BRIEF: For the listing that follows, give again exactly the lines from the one with "vfov_deg: 57.2" to the one with "f_number: 2.8", including both.
--------------------------------------------------
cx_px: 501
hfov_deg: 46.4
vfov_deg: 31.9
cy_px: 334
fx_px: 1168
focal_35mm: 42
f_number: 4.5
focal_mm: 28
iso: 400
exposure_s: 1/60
--------------------------------------------------
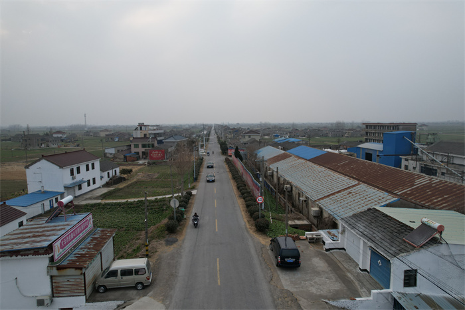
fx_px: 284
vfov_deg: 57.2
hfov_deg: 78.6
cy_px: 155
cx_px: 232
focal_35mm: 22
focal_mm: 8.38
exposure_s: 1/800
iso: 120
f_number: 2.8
--------------------------------------------------
OUTPUT:
vfov_deg: 57.2
hfov_deg: 78.6
cy_px: 155
cx_px: 232
focal_35mm: 22
focal_mm: 8.38
exposure_s: 1/800
iso: 120
f_number: 2.8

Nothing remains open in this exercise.